[Opening DATA EXTRACT section]
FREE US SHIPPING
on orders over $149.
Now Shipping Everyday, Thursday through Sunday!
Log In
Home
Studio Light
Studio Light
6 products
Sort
[Closing DATA EXTRACT section]
[Opening DATA EXTRACT section]
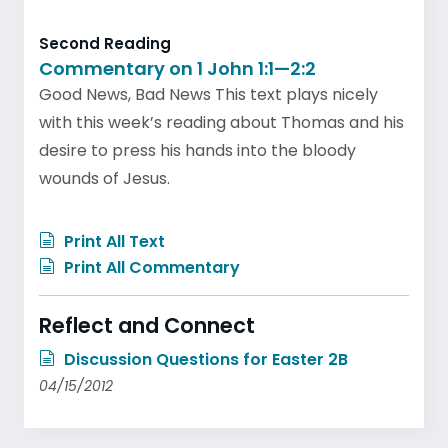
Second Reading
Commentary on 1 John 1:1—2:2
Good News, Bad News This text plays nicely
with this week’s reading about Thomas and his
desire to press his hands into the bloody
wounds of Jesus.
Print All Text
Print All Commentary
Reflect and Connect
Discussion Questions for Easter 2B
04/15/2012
[Closing DATA EXTRACT section]
### PROBLEM
How many lines of the rows contain the string "Commentary"? Reply with the number alone.

### ANSWER FOR THIS EXERCISE
2